• [Task instructions]:
a) Using the text on the Essex diagnostic review, explain in one to three sentences why having five small hospitals with a similar range of services is a problem.
b) According to the Essex diagnostic review text, by what percentage did A&E attendances rise between 2012/13 and 2015/16?
c) Continue the text on the Essex diagnostic review from its last sentence.
BEGIN Page text
Essex was selected as a Success Regime area because of increasing financial deficits and repeated shortfalls against some of the national service targets.

A diagnostic review in December 2015 identified the main priorities for system-wide improvement

Some of the main points from the diagnostic review

The market town nature of Essex created five relatively small hospitals all providing a similar range of services for a population size that in other areas would be served by one or two hospitals.

This duplication is not only expensive; it is unsustainable in terms of clinical staffing. In several hospital specialties, including emergency care, clinical staffing levels do not reach nationally recommended standards.

There are national shortages of specialists, for example in emergency care, maternity and children’s services. There are also shortages in community nurses, social care workers and GPs. Essex has the added challenge of competing with the London job market.

One of the cost pressures common to all three hospitals is a higher than average spend on agency and locum staff in order to manage gaps in clinical rotas.

Between 2012/13 and 2015/16, the rise in A&E attendances was 4.6%, compared with the national average of 1.6%.

Similarly, emergency admissions increased by 3.9%, compared with a national average increase of 2.7%

The unprecedented rise in emergencies, while visible in crowded emergency departments, affects the whole hospital. As more people come into A&E, more people are admitted, adding to pressures on wards, scans, tests and operations.
END Page text
BEGIN Data records
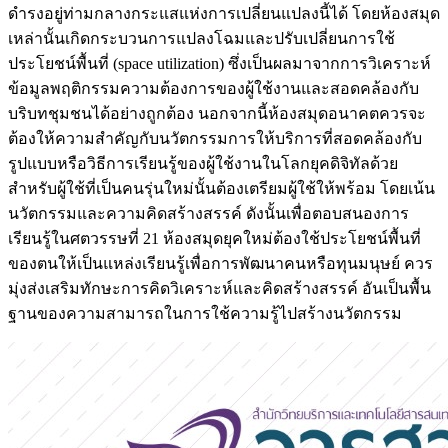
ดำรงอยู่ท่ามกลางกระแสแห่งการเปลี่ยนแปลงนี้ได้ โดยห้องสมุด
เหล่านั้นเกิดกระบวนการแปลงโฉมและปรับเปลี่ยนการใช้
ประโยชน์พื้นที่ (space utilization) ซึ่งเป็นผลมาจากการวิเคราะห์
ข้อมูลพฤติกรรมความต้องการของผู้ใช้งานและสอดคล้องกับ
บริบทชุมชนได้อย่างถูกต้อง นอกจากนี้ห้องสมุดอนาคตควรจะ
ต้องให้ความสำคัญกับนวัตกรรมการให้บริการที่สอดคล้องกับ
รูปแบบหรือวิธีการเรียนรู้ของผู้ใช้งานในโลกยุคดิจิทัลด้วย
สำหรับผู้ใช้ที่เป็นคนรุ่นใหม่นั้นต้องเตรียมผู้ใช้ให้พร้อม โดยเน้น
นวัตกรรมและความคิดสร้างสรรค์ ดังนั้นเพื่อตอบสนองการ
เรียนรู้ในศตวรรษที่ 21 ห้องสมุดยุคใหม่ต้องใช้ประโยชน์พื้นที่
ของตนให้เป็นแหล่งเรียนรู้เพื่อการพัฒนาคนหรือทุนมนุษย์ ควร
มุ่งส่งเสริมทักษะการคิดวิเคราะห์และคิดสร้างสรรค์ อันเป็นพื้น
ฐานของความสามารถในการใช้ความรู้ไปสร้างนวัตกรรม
END Data records
BEGIN Data records
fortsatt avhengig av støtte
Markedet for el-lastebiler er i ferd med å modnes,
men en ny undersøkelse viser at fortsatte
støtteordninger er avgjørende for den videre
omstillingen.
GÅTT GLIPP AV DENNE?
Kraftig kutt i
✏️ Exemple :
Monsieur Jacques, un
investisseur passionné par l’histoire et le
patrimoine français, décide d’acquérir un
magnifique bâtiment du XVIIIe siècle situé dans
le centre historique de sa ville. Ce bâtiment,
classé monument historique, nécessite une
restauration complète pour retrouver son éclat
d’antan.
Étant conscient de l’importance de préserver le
END Data records
• [Answers to each task]:
a) The duplication is expensive, and it cannot be sustained with the available clinical staff. In several hospital specialties, including emergency care, clinical staffing levels fall below nationally recommended standards.

b) 4.6%.

c)
But, it’s not all about hospitals and A&E

The diagnostic review identified considerable potential to develop services in local communities that, based on national evidence, could avoid emergencies and hospital admissions.

Recommendations from the diagnostic review

The following top six areas for action were agreed on 1 March 2016:

• Address the clinical and financial sustainability of local hospitals

• Accelerate plans for changes in urgent and emergency care, in line with national recommendations

• Join up community-based services – GPs, primary, community, mental health and social care – around defined localities or hubs.

• Simplify commissioning, reduce workload and bureaucracy e.g.: reduce the number of contracts from over 350 to around 50.

• Develop a flexible workforce across disciplines, organisations and geographical boundaries.

• Improve information, IT and shared access to care records.